LEAD 910 Dissertation Proposal Seminar (3 credits)
This seminar introduces students to the process of dissertation proposal development. Utilizing online discussions, student evaluations, and faculty feedback, this course will provide students with the opportunity to apply the knowledge obtained in previous research design courses, to develop their ability in writing research questions/hypotheses, and to critically evaluate organizational leadership research proposals. By the conclusion of the seminar, each student will complete the first draft of his/her dissertation proposal.

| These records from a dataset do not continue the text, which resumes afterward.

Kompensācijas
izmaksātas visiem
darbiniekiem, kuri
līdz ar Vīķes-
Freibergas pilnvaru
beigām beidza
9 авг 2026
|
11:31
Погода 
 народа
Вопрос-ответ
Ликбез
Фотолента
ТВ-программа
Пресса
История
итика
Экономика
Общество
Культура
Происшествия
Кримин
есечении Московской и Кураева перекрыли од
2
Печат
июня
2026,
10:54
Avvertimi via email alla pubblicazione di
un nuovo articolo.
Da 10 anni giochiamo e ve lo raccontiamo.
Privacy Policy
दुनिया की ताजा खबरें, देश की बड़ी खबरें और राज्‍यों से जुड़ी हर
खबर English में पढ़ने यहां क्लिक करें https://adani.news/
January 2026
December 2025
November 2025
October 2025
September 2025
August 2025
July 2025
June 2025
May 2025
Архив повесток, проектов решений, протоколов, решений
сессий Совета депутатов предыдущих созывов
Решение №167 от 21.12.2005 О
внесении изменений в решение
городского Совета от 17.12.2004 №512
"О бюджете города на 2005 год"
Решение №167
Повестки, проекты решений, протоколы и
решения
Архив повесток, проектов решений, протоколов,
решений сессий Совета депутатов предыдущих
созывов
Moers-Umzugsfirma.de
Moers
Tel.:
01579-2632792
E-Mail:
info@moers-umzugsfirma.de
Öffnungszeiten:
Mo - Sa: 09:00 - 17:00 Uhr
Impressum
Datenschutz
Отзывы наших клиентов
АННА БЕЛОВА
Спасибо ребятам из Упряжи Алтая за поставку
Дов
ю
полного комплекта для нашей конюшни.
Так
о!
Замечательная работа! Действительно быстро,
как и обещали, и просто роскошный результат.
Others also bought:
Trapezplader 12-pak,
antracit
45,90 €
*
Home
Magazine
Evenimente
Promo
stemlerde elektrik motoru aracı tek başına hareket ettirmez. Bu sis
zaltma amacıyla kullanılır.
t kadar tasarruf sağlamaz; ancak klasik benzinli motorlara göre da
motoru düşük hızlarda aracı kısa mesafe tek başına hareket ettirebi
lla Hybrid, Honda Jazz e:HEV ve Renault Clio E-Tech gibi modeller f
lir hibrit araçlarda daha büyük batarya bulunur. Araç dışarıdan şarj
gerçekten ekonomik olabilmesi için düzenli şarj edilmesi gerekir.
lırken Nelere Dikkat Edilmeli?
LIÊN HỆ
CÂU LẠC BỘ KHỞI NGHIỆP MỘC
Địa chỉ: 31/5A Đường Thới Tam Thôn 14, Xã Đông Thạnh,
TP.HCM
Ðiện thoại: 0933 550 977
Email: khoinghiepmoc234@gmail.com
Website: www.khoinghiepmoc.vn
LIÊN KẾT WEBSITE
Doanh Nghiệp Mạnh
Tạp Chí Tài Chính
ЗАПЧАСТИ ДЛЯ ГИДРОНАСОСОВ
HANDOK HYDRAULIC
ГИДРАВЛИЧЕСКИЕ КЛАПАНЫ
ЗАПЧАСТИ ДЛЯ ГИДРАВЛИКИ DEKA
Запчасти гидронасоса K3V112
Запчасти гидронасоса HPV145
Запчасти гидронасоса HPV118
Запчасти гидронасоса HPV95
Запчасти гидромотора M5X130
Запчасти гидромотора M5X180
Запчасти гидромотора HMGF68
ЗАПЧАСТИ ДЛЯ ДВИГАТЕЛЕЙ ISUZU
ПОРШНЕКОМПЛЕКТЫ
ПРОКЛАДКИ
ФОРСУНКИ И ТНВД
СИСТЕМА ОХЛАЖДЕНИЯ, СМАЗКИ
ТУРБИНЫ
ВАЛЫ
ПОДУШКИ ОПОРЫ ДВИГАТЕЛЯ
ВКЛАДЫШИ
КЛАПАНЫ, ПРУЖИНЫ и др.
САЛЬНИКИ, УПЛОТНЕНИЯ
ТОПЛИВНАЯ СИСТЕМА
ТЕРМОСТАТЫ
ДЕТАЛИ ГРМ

LEAD 920 / LEAD 921: Dissertation I / Dissertation II (3 credits / 3 credits)
The doctoral dissertation in Organizational Leadership is designed to demonstrate the student’s ability to conduct scholarly research. This project is accomplished through the collection and analysis of research data on a specific problem. The research must be on a problem worthy of study, using both primary and original data. The goal is to develop new sources of knowledge within an intellectual tradition. The dissertation should be original research that contributes to the field of knowledge, while simultaneously demonstrating the student’s comprehension of existing scholarship on the subject. LEAD910 is a prerequisite to LEAD 920 and subsequent dissertation courses.

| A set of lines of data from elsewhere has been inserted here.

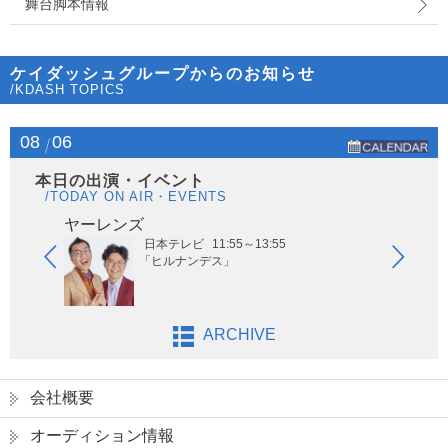
舞台脚本情報
ケイダッシュグループからのお知らせ
/KDASH TOPICS
08
06
本日の出演・イベント
/TODAY ON AIR・EVENTS
ヤーレンズ
はな
日本テレビ
11:55～13:55
「ヒルナンデス」
ARCHIVE
会社概要
オーディション情報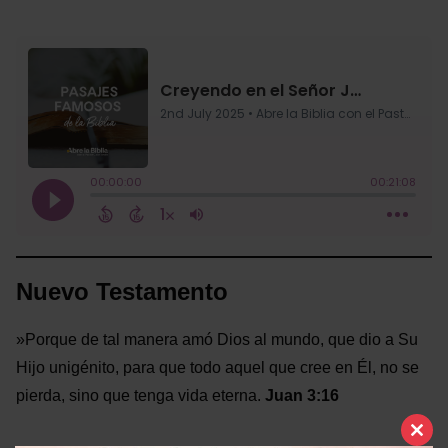
Nuevo Testamento
»Porque de tal manera amó Dios al mundo, que dio a Su
Hijo unigénito, para que todo aquel que cree en Él, no se
pierda, sino que tenga vida eterna.
Juan 3:16
Clo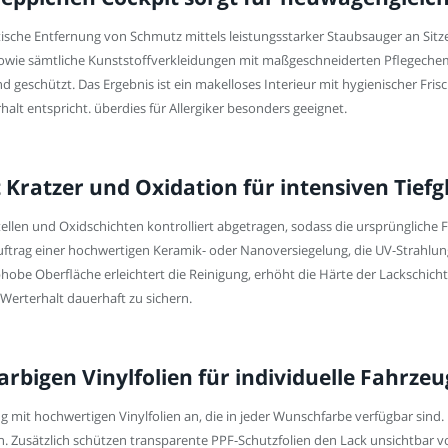
tische Entfernung von Schmutz mittels leistungsstarker Staubsauger an Sit
wie sämtliche Kunststoffverkleidungen mit maßgeschneiderten Pflegechemik
 geschützt. Das Ergebnis ist ein makelloses Interieur mit hygienischer Fris
t entspricht. überdies für Allergiker besonders geeignet.
 Kratzer und Oxidation für intensiven Tiefg
tellen und Oxidschichten kontrolliert abgetragen, sodass die ursprüngliche F
Auftrag einer hochwertigen Keramik- oder Nanoversiegelung, die UV-Strahlu
be Oberfläche erleichtert die Reinigung, erhöht die Härte der Lackschicht
Werterhalt dauerhaft zu sichern.
farbigen Vinylfolien für individuelle Fahrze
rung mit hochwertigen Vinylfolien an, die in jeder Wunschfarbe verfügbar sind
n. Zusätzlich schützen transparente PPF-Schutzfolien den Lack unsichtbar v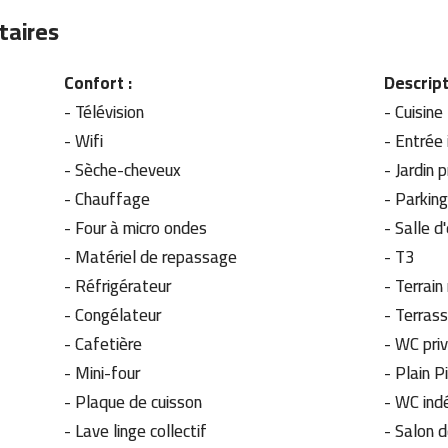
taires
Confort :
Descript
- Télévision
- Cuisine
-
Wifi
-
Entrée
-
Sèche-cheveux
-
Jardin 
-
Chauffage
-
Parking
-
Four à micro ondes
-
Salle d
-
Matériel de repassage
-
T3
-
Réfrigérateur
-
Terrain
-
Congélateur
-
Terras
-
Cafetière
-
WC pri
-
Mini-four
-
Plain P
-
Plaque de cuisson
-
WC ind
-
Lave linge collectif
-
Salon d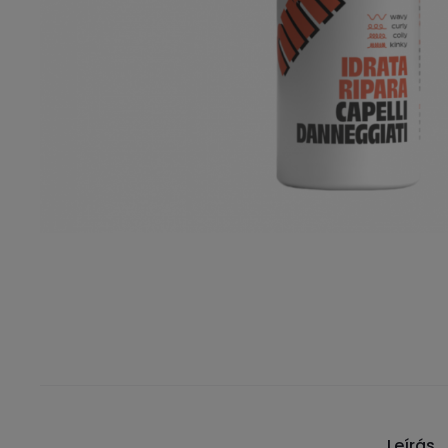
Leírás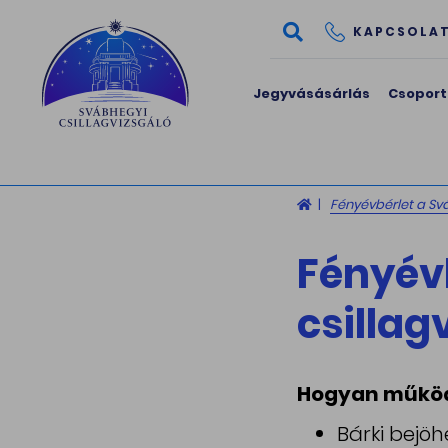
KAPCSOLA
Jegyvásásárlás
Csoport
Fényévbérlet a Sv
Fényév
csillag
Hogyan működ
Bárki bejöh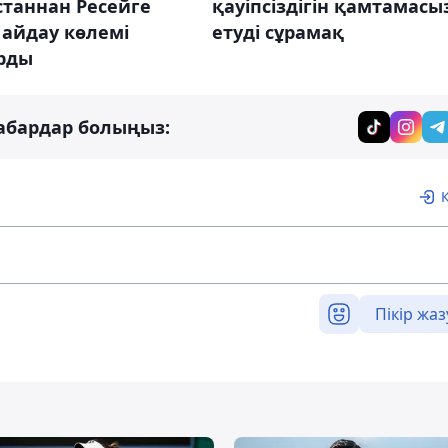
қауіпсіздігін қамтамасы
станнан Ресейге
етуді сұрамақ
 айдау көлемі
рды
абардар болыңыз:
Пікір жаз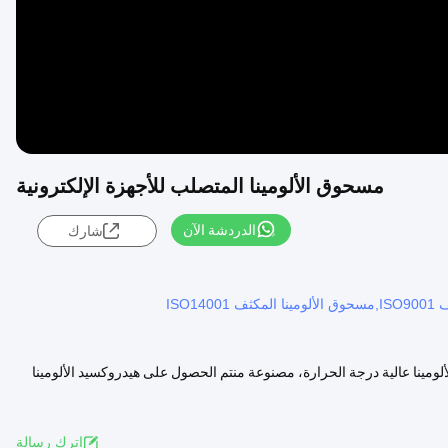
مسحوق الألومينا المتصلب للأجهزة الإلكترونية
الدردشة الآن
شارك
ISO
ألومينا عالية درجة الحرارة، مصنوعة منتم الحصول على هيدروكسيد الألومينا
اترك رسالة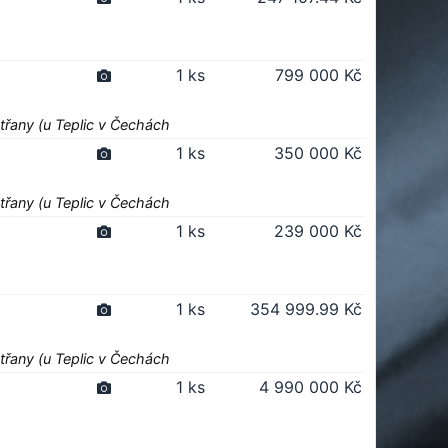
1 ks
799 000 Kč
třany (u Teplic v Čechách
1 ks
350 000 Kč
třany (u Teplic v Čechách
1 ks
239 000 Kč
1 ks
354 999.99 Kč
třany (u Teplic v Čechách
1 ks
4 990 000 Kč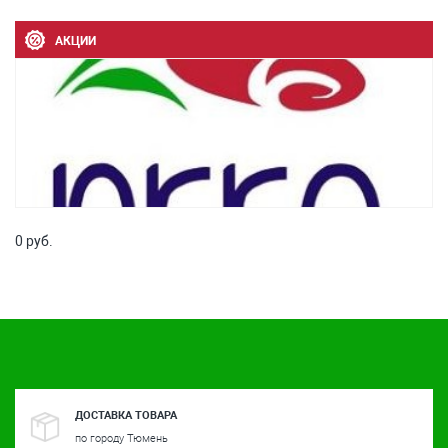
АКЦИИ
0 руб.
ДОСТАВКА ТОВАРА
по городу Тюмень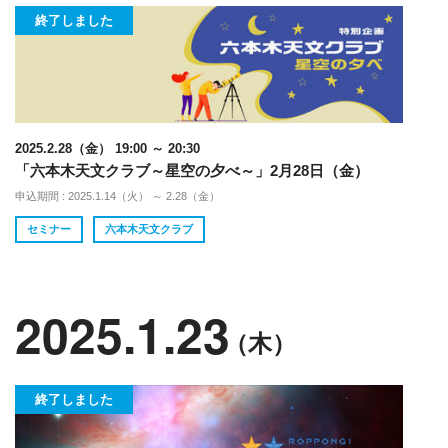
終了しました
2025.2.28（金） 19:00 ～ 20:30
「六本木天文クラブ～星空の夕べ～」2月28日（金）
申込期間 : 2025.1.14（火） ～ 2.28（金）
セミナー
六本木天文クラブ
2025.1.23
（木）
終了しました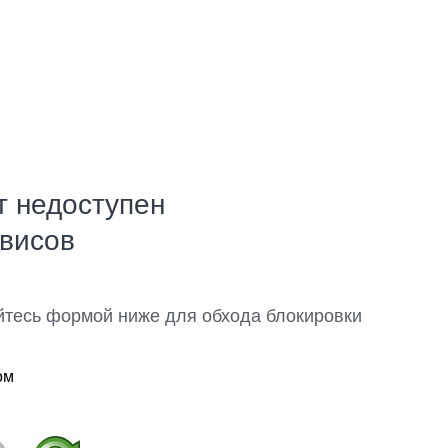
т недоступен
рвисов
йтесь формой ниже для обхода блокировки
ом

LEAD 931 Dissertation Continuation (2 credits)
Students must enroll in this two-credit dissertation continuation course each semester to receive uninterrupted advising from their dissertation chair and members beyond LEAD920/921, until the semester when they defend their dissertation and are conferred. These credits do not accrue although students are billed for two credits. LEAD 920/921 are prerequisites to this course.

The doctoral dissertation in Organizational Leadership is designed to demonstrate the student's ability to conduct scholarly research.

Other Electives

LEAD 882: Research Team (3 credits)
This course is aimed at providing doctoral students with practical research experience in designing and/or conducting a full-scale qualitative, quantitative, or mixed-methods study, by working in a research team guided by a faculty member. The topic of research is determined by the faculty mentor, depending on his/her research agenda. Students are expected to conduct a literature review; collect, analyze, and interpret data; and/or write a research report for publication or presentation. The focus of the course may vary depending on the research topic and agenda of a research team. Students of all academic stages are welcome to the course but must gain permission from the faculty mentor to participate. Space is limited in all research teams. Once accepted to the course, students are expected to participate in the research team for at least two semesters. Students may register for the course more than once as an enrichment experience beyond their required PhD curriculum. LEAD 740 is a prerequisite to this course.

LEAD 800A: Advanced Seminar: Systems Approaches for Organizational Leaders (3 credits)
This course is one of the PhD advanced seminar courses designed to introduce contemporary theoretical and practical topics of organizational leadership, not covered by the established PhD curriculum. In this course, students will explore the theoretical foundations of systems thinking and various system approaches relevant to organizational leadership through critical literature review. In addition, students will apply their theoretical knowledge to self-selected organizational contexts to better understand organizational leadership issues and solve challenges from systems thinking perspectives.